Coon lost to Oyster River (N.H.)'s Noah Strout, but went into the consolation renewed, winning a pair of matches to reach the placement round.

In the match to determine third and fifth, Coon lost to Danbury's AJ Kovacs, arguably the top wrestler in the 145-pound class.

In the fifth-place match, he wrestled Nashoba's Brevin Cassella, taking a 2-0 lead to the third period after a late reversal.

But in the third, Coon allowed a pair of takedowns and gave up a penalty point in a 6-5 defeat.

"We put in a lot of work in the practice room," Keegan Coon said. "We needed to fight back to have a chance [in the team competition]. After last year, finishing 1-2, I felt that I wanted it a lot more."

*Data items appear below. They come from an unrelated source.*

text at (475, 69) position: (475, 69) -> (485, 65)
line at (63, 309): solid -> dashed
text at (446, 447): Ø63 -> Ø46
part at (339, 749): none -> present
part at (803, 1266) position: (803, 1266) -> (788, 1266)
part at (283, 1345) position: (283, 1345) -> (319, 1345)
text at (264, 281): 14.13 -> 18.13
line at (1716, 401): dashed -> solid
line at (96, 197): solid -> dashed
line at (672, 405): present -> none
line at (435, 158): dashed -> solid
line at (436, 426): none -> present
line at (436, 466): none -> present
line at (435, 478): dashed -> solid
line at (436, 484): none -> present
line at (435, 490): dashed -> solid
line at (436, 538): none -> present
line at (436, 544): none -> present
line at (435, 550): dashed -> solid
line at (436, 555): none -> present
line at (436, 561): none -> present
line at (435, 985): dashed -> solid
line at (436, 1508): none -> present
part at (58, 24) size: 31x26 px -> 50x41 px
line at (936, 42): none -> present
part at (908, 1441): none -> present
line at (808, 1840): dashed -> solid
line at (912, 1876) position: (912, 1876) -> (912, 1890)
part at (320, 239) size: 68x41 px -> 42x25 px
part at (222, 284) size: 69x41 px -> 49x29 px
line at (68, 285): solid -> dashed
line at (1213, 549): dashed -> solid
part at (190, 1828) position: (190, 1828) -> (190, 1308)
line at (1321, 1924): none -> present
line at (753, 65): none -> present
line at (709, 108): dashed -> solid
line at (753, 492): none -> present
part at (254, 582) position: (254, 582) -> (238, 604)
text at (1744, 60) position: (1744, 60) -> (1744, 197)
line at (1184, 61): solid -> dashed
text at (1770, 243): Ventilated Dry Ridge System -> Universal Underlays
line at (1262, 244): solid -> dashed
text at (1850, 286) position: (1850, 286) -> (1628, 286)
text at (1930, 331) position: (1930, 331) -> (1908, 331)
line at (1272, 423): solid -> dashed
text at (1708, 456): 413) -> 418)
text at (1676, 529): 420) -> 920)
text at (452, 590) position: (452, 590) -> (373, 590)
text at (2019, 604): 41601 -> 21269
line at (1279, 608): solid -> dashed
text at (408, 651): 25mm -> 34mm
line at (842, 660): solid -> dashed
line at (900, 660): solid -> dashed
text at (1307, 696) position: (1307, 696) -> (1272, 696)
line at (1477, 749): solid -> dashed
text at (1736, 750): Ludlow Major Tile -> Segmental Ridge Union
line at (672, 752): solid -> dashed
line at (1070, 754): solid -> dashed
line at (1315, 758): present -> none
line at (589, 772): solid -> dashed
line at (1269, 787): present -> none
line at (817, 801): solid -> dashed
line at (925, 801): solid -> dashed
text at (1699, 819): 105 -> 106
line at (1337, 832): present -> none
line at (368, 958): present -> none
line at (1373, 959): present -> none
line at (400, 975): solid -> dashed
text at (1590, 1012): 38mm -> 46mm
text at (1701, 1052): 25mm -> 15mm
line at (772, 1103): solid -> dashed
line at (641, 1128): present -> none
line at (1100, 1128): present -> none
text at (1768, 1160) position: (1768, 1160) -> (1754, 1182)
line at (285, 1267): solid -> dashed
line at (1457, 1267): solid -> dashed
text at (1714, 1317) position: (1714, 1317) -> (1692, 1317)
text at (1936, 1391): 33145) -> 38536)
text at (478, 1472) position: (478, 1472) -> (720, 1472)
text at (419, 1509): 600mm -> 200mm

A handful of Patriots were dealing with some health issues, which played into some less than stellar results.

Keenan Taylor injured his leg in his opening match, ending up 0-2 after a sixth-place finish last year. Gage McLaughlin was 0-2 as well, but it was a big deal for him to just be competing, as Coon said McLaughlin had been dealing with flu during the week leading up to New Englands.

"Gage had a 103-degree fever earlier this week, so to go out there and try to compete at a high level is something," Coon said.

Noah Call, dealing with his own flu around the state tournament, was still not 100 percent and finished 1-2. Chris Mayer was 1-2 at 182 pounds, dealing with some sickness as well.

Julian Granger was 0-2 at 120 pounds in his first New England tournament, while Adam Osha was 2-2 at 160 pounds.

At 220 pounds, Colin Crowley was 3-2 overall and finished one match short of placement. He won his opening match, but lost to Alex Buteau, the New Hampshire state champion in the quarterfinal.

Coming back, he beat two opponents, including the Rhode Island champion, before facing Pinkerton Academy's Robert Fahey out of New Hampshire.

After a scoreless first period, Fahey got an escape in the second to take a 1-0 lead. In the third, Crowley escaped to tie the score but with seconds remaining, he was given a second stalling call in the match, giving Fahey the eventual winning point.

"He loses on a fleeing the mat call with 30 seconds left, that's a tough call to lose your last high school match," Coon said.

Burgess was frank about the narrow team defeat.

"No matter how we finished [individually], I'm proud," Burgess said. "It hurts more being second as a team then fourth as an individual. We sacrifice our whole life for that, but we couldn't reach high enough to get it."

At the end of the day, however, it was all about the newest New England champion from Mount Anthony.

"I was so happy for [Sam], I didn't even feel the weight [jumping into my arms]," Coon said. "It's great to see the hard work pay off and hopefully open up opportunities for him."